══ Given passage ══

PLASMODESMETA

PLASMODESMETA

INTERNAL STRUCTURE

In vascular plants the basic plasmodesmal structure is a tube of plasma membrane surrounding a strand of modified ER, with particulate material between them. Fig I interprets the ultra structure of vascular plants in a cross and longitudinal sections. Essental features of plasmodesmeta is a cell to cell tubule of the plasma membrane that surrounds a cylindrical strand of tightly furled ER, the desmotubule. A thin darkly stained central rod occupies the center of the desmotubule. 

A cytoplasmic sleeve or the cytoplasmic annulus lies between the desmotubule and plasma membrane is considered as possible pathway for the cell-to-cell water and solute movement. The desmotubule is essentially a solid strand of lipid, the central rod is composed of the lipid polar groups and a few proteins that can physically occupy the inner core of the tightly furled lipid bilayer. Much of the cytoplasmic annulus is occupied by proteinaceous material. 

These particles are associated with both the outer surface of the desmotubules and the inner surface of plasma membrane. In cross section, 7-to-9 gaps occurs between the particles. The distance across the gaps, is about 2-3nm as comparable with the 4nm channel diameter.

═══

● Required action 1
Reproduce the stretch of the passage on plasmodesmal structure from "A cytoplasmic sleeve" through "by proteinaceous material." without any changes.
● Required action 2
Extend the passage on plasmodesmal structure, picking up right after its final sentence.

══ Material shown ══

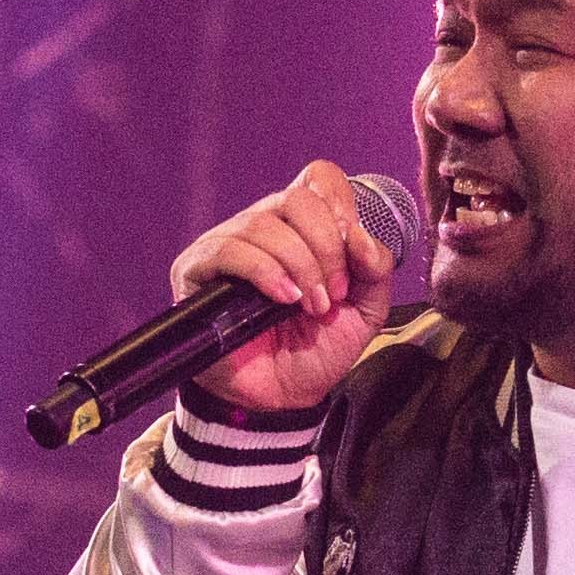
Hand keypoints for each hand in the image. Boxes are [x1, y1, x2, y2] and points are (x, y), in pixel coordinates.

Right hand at [167, 160, 403, 416]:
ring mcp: (228, 242)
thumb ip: (376, 269)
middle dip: (326, 247)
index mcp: (304, 225)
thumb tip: (363, 236)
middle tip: (332, 293)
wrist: (280, 396)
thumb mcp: (365, 310)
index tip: (354, 248)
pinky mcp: (198, 268)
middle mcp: (265, 224)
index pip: (319, 178)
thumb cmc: (316, 349)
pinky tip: (282, 299)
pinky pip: (231, 250)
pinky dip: (266, 273)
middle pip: (298, 199)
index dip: (341, 204)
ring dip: (300, 267)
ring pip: (266, 224)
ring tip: (310, 307)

═══

● Answer area 1
A cytoplasmic sleeve or the cytoplasmic annulus lies between the desmotubule and plasma membrane is considered as possible pathway for the cell-to-cell water and solute movement. The desmotubule is essentially a solid strand of lipid, the central rod is composed of the lipid polar groups and a few proteins that can physically occupy the inner core of the tightly furled lipid bilayer. Much of the cytoplasmic annulus is occupied by proteinaceous material.

● Answer area 2
These gaps are the physical basis of cell-to-cell transport. A wide range of plasmodesmal morphologies have been observed, within the same plants. These include differences in length, branching and size of the central cavity. The functional significance of the variations is largely unknown.

FUNCTIONS

It plays important role in cell to cell communication. To investigate this function microelectrodes have been employed to monitored the flow of electric current from cell to cell in plant tissue (as in case of animals gap junctions.). Such studies reveals that electric current passes between plant cells linked by plasmodesmeta more readily than it does between the cells that are not linked by plasmodesmeta. The magnitude of the current flow is directly related to the number of plasmodesmeta present.  This suggest that it plays role in cell-to-cell communication, comparable to that played by gap junctions in animals.

COMPARISON WITH GAP JUNCTION

§   In plants junctions are termed as plasmodesmeta, whereas in animals it is termed as cell junctions.

§   In plants plasmodesmeta's are found in pit-feilds where primary cell wall is thin and secondary cell wall is absent. In animals 3-types of junctions are found-

(i) Tight junction- which creates the permeability barriers across the layers of cell.

(ii) Plaque bearing junctions- which stablizes the cells against the mechanial stress.

(iii) Gap junctions- which prevents the movement across the cells.

§   Gap junctions in electron micrograph appears as regions in which the plasma membrane of the two adjacent cells are aligned in parallel and separated by a tiny gap of the 3nm.Plasmodesmeta electron micrograph reveals that these are narrow channels in the cell wall that are linend by plasma membrane and transverse by the tubules of ER.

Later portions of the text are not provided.